Damn if my sister didn’t come up with the best idea of the trip: dangling the carrot of zip-lining to keep the kids in line. With that in mind, I purposely planned that activity as the last of the trip (not to mention it’s out of town and thus requires driving) and have threatened penalties of 10-15 minutes off trekking time for infractions ranging from stepping on my toe (still swollen from yesterday’s trapeze mishap) to sassy mouths. As of right now, Carter has been penalized 25 minutes and Micaela 15. They’re on their best behavior in the hopes of earning back some time before the all-important event tomorrow.
Our return to the hotel this evening has been incredibly serene, with each nibling trying desperately to keep his or her temper in check and to not, under any circumstances, make me have to repeat myself twice. They’re both also trying to figure out just how this time penalization will work, but I’m purposely remaining mysterious. Aside from a slightly surly Micaela when I mention her homework (“Mom said I can do it in the morning and be late for school. Mom said.“), it’s been rather pleasant. I must think of a way to enact such a system more often.
The kids have even gotten into a little bit of Montreal’s green spirit. They were fascinated when I pointed out the two buttons on the top of the toilet — one of #1, one for #2 — and they even agreed to reuse their towels more than once, as per the hotel’s suggestion card. Only problem is, the Embassy Suites doesn’t seem to be following its own guidelines, as we’ve found fresh towels in our room no matter how many we leave on the rack.
This morning we returned to Eggspectation, with visions of delectable breakfast goodies dancing in our heads. But our experience this time was quite a let-down. Our waitress didn’t seem to understand French or English, and our wait was far longer than our first wonderful visit Friday. At least we knew it wasn’t just us, because we heard other patrons around us muttering their discontent. But our meals — once they finally came — were delectable and left us full for our busy day. Plus the kids got a kick out of making fun of our incompetent waitress for the rest of the day. The old chestnut “I’ll give you a tip: Don’t eat yellow snow” had them in stitches. Even recycled jokes can enjoy a second life.
Our day’s plans consisted mainly of Old Montreal and the quais, which all lay within walking distance of the hotel. First stop: Montreal Science Center, which had lured us with its exhibition of aliens. The main attraction turned out to be on the lame side, but all of us had a blast in the Science 26 area, a hands-on cavalcade that demonstrated the best of chemistry, physics, biology, and even telekinesis, the last of which was done via Mindball, a game in which you move a ball with your mind.
As impressed as we were with the ingenious games for demonstrating complex concepts — a pillow bridge that demonstrated the strength of the keystone, a lever that lets you lift 113 kilograms (249 pounds), a mobile of space shuttles powered by the sun — we were surprised by the lack of explanation. Just how do you move a ball with your mind — and are you supposed to be pushing or pulling it? How do you get the vortex going? And why the heck is every third exhibit broken? The biggest disappointment was finding the tightrope bicycle closed.
Just a few wharfs away was the Labyrinth at Shed 16, an indoor maze set up in an abandoned hangar on Quai de l’Horloge. I’d read that we should prepare to spend at least an hour in there, maybe more, and we arrived with just that much time left in the day. After a rather poorly acted video introduction, we were set loose in the maze, which consisted of tarp panels for walls and the odd obstacle here and there. Four different rooms in the labyrinth contained riddles that, once solved and put together, would help us solve the overall mystery set forth in the video.

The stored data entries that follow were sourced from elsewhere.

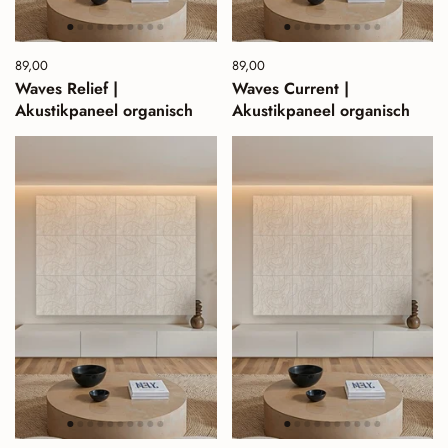
Preis:
89,00
Normalpreis:
Preis:
89,00
Normalpreis:
Waves Relief |
Waves Current |
Akustikpaneel organisch
Akustikpaneel organisch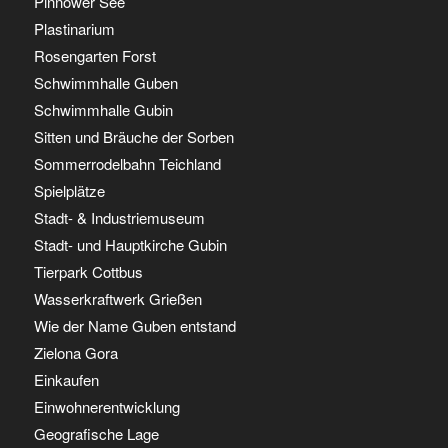
Pinnower See
Plastinarium
Rosengarten Forst
Schwimmhalle Guben
Schwimmhalle Gubin
Sitten und Bräuche der Sorben
Sommerrodelbahn Teichland
Spielplätze
Stadt- & Industriemuseum
Stadt- und Hauptkirche Gubin
Tierpark Cottbus
Wasserkraftwerk Grießen
Wie der Name Guben entstand
Zielona Gora
Einkaufen
Einwohnerentwicklung
Geografische Lage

Carter immediately took charge, forging ahead and shouting to us whenever he encountered a dead end, then heading back and quickly finding a new trail to blaze. The three of us got stuck going in a circle for a good 20 minutes before one of the labyrinth’s residents pointed us in the right direction.
I’ve never seen a maze of its kind. Even the Dole Pineapple hedge maze — reportedly the largest hedge maze in the world — pales in comparison, both in size and difficulty. Aside from a few features that would leave them open to lawsuits if they were stateside, I’m not sure why there’s nothing like this back in the U.S. Once again, Montreal succeeded in outdoing itself.

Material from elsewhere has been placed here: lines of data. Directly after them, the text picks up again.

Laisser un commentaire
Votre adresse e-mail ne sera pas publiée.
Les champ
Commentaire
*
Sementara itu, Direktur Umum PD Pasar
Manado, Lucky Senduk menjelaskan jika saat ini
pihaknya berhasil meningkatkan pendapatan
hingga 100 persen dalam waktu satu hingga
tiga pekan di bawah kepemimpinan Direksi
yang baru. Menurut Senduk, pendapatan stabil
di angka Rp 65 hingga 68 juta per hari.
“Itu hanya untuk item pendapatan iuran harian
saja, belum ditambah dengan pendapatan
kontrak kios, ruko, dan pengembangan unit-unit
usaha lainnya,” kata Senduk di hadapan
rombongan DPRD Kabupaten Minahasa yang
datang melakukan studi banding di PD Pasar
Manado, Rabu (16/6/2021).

For our final night in town, we celebrated with a pleasant meal at one of the least touristy restaurants we could find in that part of town, during which I let Micaela and Carter in on a few little secrets and told them stories that might get me in trouble down the road but tonight made for a memorable evening of bonding. To get even more brownie points in their favor, they even indulged me in sitting trough a full-length screening of the 3D U2 IMAX film playing at the science center.
They’re sleeping soundly now, as I too should be, as the alarm is set for the butt-crack of dawn so that we can get to the zip-line in time.